*What to do*
Among the lines below, which ones contain the word "bund"? Copy every such line.
* * * *
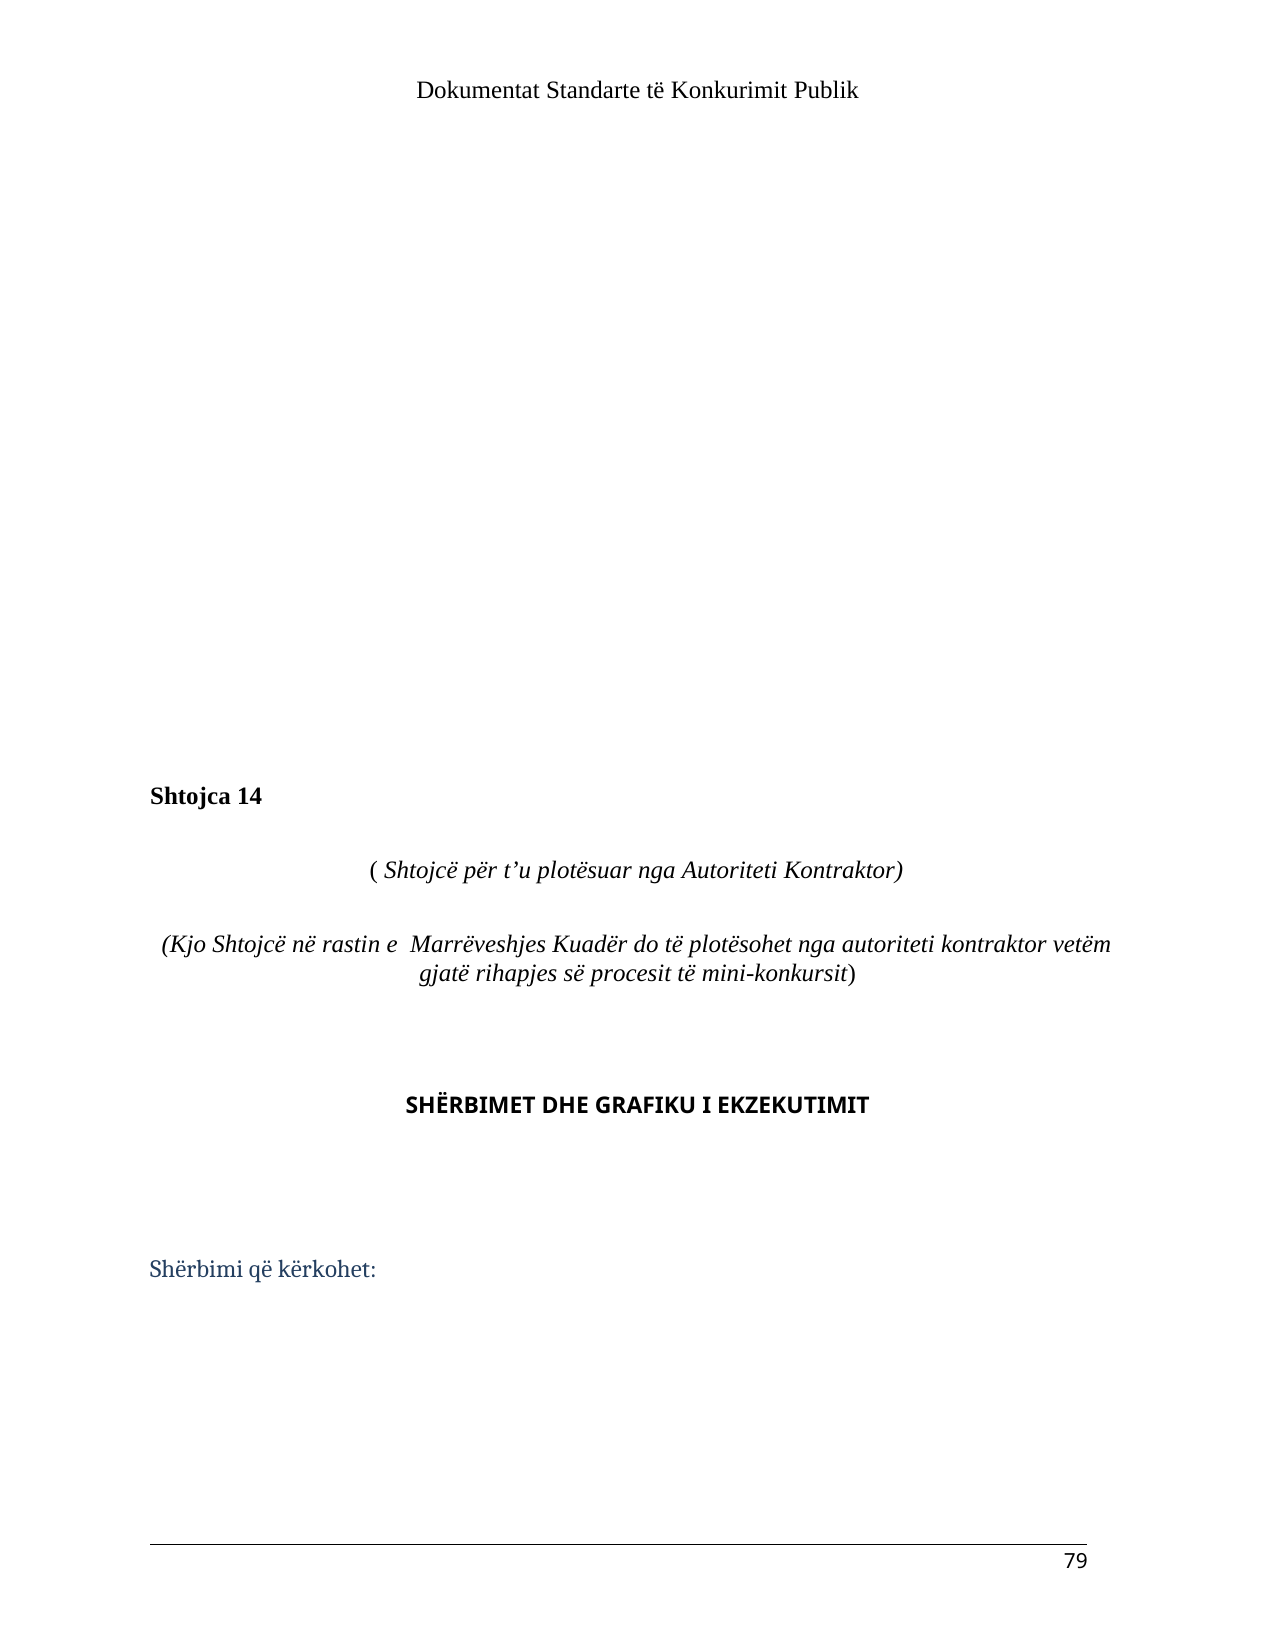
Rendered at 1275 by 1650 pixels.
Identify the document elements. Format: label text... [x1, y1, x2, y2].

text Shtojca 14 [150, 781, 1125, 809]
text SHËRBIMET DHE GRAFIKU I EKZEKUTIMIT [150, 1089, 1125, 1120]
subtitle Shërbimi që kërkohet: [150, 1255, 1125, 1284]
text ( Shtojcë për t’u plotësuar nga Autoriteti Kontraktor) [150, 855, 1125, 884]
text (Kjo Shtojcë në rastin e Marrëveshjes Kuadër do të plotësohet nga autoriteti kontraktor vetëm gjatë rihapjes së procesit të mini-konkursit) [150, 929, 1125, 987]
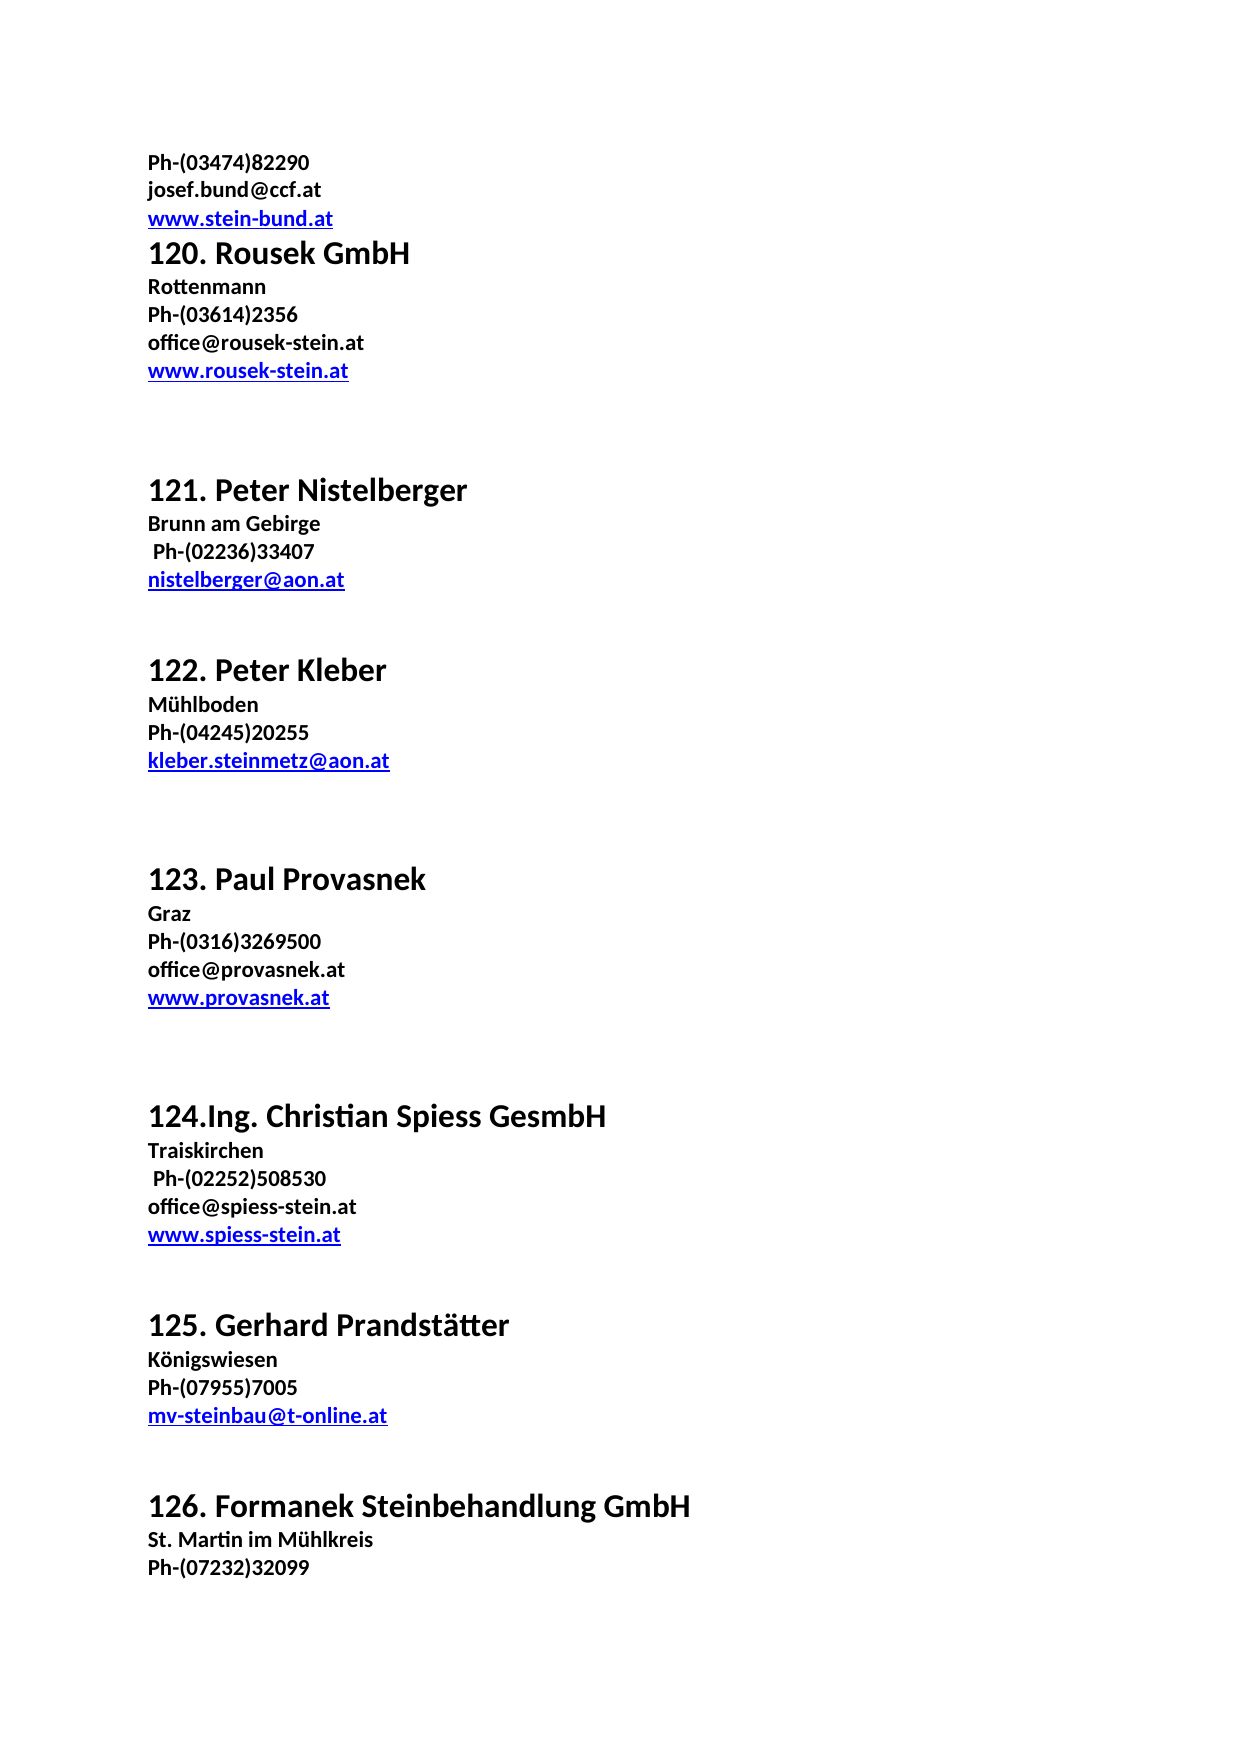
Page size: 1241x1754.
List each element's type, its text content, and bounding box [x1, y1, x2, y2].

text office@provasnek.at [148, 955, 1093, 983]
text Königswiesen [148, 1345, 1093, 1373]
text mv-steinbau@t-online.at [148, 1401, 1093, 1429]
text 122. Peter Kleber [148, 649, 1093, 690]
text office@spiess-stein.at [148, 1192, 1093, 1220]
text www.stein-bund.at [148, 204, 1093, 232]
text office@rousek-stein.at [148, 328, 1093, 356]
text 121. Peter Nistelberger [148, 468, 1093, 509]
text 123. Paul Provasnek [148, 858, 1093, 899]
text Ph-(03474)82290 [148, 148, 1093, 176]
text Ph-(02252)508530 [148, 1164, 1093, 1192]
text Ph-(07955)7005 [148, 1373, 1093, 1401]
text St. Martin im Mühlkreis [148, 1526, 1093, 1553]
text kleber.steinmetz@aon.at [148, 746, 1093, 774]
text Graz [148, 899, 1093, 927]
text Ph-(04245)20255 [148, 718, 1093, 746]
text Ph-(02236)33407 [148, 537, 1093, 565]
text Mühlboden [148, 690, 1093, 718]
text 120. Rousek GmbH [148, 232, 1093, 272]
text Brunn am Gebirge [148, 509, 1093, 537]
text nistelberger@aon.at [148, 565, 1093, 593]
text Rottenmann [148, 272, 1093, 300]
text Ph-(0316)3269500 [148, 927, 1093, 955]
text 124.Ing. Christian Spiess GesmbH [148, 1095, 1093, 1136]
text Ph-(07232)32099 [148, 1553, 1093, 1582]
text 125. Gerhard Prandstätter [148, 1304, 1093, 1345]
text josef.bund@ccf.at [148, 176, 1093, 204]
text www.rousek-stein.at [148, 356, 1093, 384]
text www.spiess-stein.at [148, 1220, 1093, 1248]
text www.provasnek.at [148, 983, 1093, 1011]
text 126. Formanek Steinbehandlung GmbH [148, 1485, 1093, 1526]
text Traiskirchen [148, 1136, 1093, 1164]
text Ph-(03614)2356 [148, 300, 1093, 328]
* * * *
*Result for this exercise*
text www.stein-bund.at [148, 204, 1093, 232]
text josef.bund@ccf.at [148, 176, 1093, 204]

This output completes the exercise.